Untuk permasalahan ketimpangan juga kemiskinan sebetulnya secara global dianggap sebagai risiko paling utama oleh sebab itu bisa saja memunculkan risiko sosial secara besar mulai dari merusak kekuatan rasa kepercayaan kolektif antar penduduk hingga mengempiskan nilai-nilai kebersamaan.
“Hal ini dirasakan tidak ada cuma di komunitas tetapi juga antar masyarakat dan juga pemerintah,” tulis WEF di laporannya.
Untuk perasaan khawatir terhadap permasalahan inovasi iklim dipicu oleh keresahan eksekutif perusahaan terhadap makin nyatanya beban pembaharuan iklim terhadap aktivitas kegiatan ekonomi tiap tahunnya. Zat Berbahaya akibat pemanfaatan komponen bakar fosil seperti batu bara, minyak, kemudian gas yang dimaksud terus menerus merek anggap menyebabkan perkembangan cuaca ekstrem yang mana makin kerap serta lebih banyak parah.

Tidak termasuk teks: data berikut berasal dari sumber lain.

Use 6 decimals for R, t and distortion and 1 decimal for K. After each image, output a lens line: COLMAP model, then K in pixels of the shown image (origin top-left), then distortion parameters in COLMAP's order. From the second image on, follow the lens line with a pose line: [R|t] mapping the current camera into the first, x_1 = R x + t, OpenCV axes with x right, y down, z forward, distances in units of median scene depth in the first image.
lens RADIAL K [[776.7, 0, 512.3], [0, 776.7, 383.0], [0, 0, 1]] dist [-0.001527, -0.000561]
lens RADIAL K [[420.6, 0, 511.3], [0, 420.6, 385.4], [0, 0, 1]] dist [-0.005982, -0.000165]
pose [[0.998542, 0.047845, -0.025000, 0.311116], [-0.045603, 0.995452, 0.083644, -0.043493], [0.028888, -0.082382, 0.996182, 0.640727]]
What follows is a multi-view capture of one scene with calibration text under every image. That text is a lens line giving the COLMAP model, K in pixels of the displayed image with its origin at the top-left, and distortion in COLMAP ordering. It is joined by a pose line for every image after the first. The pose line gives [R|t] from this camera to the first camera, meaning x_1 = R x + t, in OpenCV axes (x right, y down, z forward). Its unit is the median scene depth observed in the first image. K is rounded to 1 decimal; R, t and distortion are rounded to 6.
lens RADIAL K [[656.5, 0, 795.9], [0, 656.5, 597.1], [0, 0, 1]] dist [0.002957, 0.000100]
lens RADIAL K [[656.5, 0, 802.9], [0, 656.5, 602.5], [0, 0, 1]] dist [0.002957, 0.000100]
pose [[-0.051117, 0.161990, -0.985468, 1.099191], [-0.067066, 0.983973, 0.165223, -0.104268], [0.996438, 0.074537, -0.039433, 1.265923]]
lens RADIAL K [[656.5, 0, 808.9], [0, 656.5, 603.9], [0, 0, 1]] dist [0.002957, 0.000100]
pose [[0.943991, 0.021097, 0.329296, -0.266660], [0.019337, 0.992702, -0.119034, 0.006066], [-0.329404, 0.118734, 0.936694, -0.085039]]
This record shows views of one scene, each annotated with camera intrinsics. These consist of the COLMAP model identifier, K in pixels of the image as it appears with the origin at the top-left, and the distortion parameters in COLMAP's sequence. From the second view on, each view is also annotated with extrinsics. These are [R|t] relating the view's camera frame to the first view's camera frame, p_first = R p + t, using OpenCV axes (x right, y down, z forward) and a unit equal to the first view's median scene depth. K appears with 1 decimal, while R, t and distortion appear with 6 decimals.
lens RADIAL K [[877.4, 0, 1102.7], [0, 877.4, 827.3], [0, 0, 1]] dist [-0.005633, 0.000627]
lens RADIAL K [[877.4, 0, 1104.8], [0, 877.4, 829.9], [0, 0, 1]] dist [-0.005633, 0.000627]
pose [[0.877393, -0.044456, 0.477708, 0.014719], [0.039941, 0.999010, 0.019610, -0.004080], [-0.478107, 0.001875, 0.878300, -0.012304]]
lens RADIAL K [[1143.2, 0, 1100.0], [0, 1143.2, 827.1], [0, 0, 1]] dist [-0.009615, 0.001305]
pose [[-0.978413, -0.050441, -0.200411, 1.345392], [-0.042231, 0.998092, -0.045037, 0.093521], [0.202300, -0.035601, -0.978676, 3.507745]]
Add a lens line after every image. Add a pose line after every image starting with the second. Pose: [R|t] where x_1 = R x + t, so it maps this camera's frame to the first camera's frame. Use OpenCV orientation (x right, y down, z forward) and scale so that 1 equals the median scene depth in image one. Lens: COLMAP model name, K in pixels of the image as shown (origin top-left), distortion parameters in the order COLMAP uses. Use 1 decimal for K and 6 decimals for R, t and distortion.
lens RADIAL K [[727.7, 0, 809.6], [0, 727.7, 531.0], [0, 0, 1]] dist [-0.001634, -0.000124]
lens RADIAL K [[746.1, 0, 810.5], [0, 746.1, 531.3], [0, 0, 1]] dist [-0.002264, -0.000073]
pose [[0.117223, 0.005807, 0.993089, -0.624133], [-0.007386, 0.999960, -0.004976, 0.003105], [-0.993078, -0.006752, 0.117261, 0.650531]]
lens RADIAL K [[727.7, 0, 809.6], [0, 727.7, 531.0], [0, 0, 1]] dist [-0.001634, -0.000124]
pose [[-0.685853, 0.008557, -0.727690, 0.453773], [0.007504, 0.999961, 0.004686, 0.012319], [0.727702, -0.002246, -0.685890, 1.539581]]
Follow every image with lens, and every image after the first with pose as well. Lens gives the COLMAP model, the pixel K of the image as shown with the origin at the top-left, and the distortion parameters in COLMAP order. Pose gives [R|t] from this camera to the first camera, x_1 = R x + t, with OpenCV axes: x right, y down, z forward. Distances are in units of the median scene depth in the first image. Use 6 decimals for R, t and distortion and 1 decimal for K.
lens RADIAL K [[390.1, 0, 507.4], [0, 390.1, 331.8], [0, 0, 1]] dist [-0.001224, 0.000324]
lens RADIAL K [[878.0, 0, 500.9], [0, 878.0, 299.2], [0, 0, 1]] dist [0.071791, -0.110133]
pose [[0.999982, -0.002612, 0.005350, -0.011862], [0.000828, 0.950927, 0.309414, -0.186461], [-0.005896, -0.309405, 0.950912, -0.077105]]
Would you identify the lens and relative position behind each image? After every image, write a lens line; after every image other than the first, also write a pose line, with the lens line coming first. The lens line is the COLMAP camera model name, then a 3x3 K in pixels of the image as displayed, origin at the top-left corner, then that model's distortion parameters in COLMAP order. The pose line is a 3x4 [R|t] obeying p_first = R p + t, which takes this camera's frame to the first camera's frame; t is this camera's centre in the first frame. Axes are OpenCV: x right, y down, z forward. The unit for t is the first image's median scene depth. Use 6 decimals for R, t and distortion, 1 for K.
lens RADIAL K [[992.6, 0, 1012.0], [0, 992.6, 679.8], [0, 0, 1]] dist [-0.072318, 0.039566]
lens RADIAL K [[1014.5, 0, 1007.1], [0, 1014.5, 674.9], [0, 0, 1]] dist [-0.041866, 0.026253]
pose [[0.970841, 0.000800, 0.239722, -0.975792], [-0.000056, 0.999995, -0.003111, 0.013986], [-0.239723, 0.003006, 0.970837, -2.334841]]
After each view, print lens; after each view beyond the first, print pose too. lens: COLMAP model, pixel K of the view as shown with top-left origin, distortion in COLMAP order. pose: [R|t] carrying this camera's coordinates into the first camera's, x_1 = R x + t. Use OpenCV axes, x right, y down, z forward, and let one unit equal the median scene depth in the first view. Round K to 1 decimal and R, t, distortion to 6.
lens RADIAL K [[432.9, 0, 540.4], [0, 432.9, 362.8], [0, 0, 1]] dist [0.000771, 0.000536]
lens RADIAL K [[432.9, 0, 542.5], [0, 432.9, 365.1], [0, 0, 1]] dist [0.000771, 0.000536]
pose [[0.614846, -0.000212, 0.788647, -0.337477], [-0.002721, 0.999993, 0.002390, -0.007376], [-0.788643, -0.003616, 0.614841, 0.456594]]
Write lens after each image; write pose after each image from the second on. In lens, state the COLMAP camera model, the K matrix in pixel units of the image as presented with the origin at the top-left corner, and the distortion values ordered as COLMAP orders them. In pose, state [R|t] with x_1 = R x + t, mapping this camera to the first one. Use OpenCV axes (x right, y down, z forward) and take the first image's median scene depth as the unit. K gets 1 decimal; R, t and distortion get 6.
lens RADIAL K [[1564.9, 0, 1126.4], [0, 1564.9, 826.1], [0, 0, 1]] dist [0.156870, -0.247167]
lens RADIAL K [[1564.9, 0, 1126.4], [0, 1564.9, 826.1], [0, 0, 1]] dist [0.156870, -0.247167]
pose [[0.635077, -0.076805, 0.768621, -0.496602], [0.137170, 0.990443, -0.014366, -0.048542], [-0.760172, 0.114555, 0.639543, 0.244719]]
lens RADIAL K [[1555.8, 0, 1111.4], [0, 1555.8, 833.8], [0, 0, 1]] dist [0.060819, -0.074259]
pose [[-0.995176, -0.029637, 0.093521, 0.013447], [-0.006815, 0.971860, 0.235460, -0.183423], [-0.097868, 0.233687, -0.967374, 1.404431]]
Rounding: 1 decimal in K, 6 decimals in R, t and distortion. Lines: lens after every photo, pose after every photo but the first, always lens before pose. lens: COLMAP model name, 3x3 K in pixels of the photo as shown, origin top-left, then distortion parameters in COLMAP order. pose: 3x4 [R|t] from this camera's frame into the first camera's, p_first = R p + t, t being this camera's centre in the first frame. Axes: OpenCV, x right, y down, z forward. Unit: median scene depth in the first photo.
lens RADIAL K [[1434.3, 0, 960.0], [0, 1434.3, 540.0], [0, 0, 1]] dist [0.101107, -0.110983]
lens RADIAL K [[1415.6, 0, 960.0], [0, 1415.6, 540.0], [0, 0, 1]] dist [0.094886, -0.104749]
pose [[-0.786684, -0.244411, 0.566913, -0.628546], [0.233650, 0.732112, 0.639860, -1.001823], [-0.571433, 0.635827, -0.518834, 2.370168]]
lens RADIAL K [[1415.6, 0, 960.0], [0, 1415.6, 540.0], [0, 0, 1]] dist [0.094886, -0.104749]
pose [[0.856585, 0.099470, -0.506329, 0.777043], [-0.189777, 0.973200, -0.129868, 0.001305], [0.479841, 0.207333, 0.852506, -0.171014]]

“Gelombang panas dalam beberapa wilayah Asia; banjir pada Brasil, Indonesia, serta beberapa wilayah Eropa; kebakaran hutan di dalam Kanada; dan juga badai Helene juga Milton pada Amerika Serikat hanyalah beberapa contoh terkini dari perkembangan tersebut,” tulis WEF.
Terakhir, untuk permasalahan Kekurangan pasokan pangan, sebetulnya beriringan dengan perasaan khawatir terhadap hambatan kekurangan pasokan air. Pemicunya merek anggap ialah eksploitasi manusia yang dimaksud berlebihan lalu salah urus sumber daya alam kritis, pembaharuan iklim (termasuk kekeringan lalu degradasi lahan), dan/atau kurangnya infrastruktur yang mana memadai.
Next Article Bos BI Ungkap Alasan Mulai Jatuhnya Dolar Negeri Paman Sam & Rupiah Perkasa
Artikel ini disadur dari 5 Kekhawatiran Bos-bos Perusahaan Top Dunia Soal RI: AI Sampai Resesi!